━━ Texto proporcionado ━━

Andrés Manuel López Obrador finalizará su sexenio con uno de los promedios de crecimiento más bajos en décadas, influenciado en gran medida por la crisis económica global derivada de la pandemia de Covid-19, según un análisis de la organización México ¿Cómo Vamos?
Los datos económicos disponibles hasta ahora, junto con la proyección de crecimiento para este año, indican que el Producto Interno Bruto (PIB) creció, en promedio, solo un 1% durante su administración, que concluirá a finales de este mes. Esta cifra representa la menor expansión en un sexenio desde el gobierno de Miguel de la Madrid, cuando la economía se estancó.
“Es importante contextualizar esta cifra, primero, por el impacto negativo de la pandemia de Covid-19, y segundo, por no haber capitalizado las oportunidades de un crecimiento más dinámico ante la relocalización de empresas. Se estima que en 2024 el crecimiento de la economía mexicana será del 1.6% anual, lo cual es claramente insuficiente para incrementar el PIB per cápita, que actualmente se encuentra en niveles similares a los de 2019”, aclaró la organización.
Para este año, se estima que el PIB per cápita será de 191,591 pesos, comparado con los 191,296 pesos de 2019. “Para lograr una recuperación de los ingresos promedio de los mexicanos, se requiere un crecimiento económico que supere el crecimiento demográfico”, afirmó la organización.
De este modo, el crecimiento de la economía mexicana se aleja de la promesa de campaña del presidente López Obrador, quien había asegurado que se alcanzaría un crecimiento del 4% durante su sexenio.
Dinamismo económico y bienestar
El 1 de octubre, Claudia Sheinbaum asumirá como la primera mujer presidenta de México, y deberá encontrar un balance entre mantener el dinamismo de la economía y mejorar el bienestar de la población. Para lograr esto, México ¿Cómo Vamos? señala que es fundamental atraer inversión y generar empleos de calidad, a pesar del contexto incierto tanto a nivel global como nacional, donde las elecciones presidenciales en Estados Unidos y las reformas constitucionales en México han generado inquietud.
“En el ámbito global, hay factores como la desaceleración económica de Estados Unidos, nuestro principal socio comercial, la revisión del T-MEC en 2026, junto con las oportunidades que presenta la relocalización de empresas (nearshoring) en México”, apuntó.
Además de las reformas —como la reciente aprobada al Poder Judicial—, aún están pendientes de discusión otras, como la eliminación de organismos autónomos, que podrían afectar las condiciones de inversión, así como factores internos como la inseguridad.
“Internamente, la violencia y la presencia del crimen organizado, tanto en el norte, el occidente como en el sureste del país, impactan la calidad de vida de las personas, perjudican directamente el patrimonio y los ingresos de las familias, y debilitan la economía local. La implementación de la reforma al Poder Judicial tal como ha sido aprobada no contribuirá a reducir la alta impunidad (cifra negra) —92.9% de los delitos no se investigan— y, además, tendrá costos significativos en la atracción de inversión, que es crucial para generar empleos de calidad.”

━━━

Consigna ▸
Contesta estas preguntas con base en el texto sobre el crecimiento económico de México:
(a) ¿Cuánto creció en promedio el PIB durante la administración de López Obrador?
(b) ¿Qué crecimiento había prometido López Obrador en su campaña?
(c) ¿Qué porcentaje de los delitos no se investiga?

━━ Datos almacenados ━━

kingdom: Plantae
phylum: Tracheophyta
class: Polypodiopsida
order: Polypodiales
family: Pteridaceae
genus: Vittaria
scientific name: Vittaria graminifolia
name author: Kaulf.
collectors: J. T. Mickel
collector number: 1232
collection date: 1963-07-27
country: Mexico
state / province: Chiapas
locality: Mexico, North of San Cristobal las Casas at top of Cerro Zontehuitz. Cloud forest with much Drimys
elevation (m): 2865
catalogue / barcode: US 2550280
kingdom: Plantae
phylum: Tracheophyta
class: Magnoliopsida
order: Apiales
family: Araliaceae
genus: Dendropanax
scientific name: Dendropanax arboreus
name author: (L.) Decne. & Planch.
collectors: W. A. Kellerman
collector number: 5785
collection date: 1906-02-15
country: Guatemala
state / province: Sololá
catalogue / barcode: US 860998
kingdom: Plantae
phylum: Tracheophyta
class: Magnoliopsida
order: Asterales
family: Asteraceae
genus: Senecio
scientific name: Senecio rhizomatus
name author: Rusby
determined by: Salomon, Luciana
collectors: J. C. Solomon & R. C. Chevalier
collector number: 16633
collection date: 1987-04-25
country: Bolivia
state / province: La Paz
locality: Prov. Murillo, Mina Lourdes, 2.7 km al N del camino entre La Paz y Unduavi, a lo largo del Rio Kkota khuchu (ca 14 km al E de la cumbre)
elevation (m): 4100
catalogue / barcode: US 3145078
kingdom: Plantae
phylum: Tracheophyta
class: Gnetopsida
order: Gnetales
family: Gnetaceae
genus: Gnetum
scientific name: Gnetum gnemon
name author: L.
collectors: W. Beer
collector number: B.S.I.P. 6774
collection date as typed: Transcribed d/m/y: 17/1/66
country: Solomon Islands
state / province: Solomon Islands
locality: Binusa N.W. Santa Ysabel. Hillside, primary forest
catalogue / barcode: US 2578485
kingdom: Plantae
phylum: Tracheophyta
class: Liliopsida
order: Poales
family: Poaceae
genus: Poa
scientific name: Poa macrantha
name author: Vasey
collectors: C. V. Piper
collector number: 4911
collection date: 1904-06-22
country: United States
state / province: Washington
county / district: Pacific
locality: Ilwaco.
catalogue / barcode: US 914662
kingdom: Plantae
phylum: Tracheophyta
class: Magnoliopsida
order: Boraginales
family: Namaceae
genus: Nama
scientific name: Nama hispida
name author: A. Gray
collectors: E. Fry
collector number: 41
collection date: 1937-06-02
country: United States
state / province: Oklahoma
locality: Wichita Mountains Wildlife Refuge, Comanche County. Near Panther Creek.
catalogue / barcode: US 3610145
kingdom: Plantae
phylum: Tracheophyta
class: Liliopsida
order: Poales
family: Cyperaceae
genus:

━━━

Solución del ejercicio ▸
(a) Un 1%.
(b) Un 4% durante su sexenio.
(c) El 92.9%.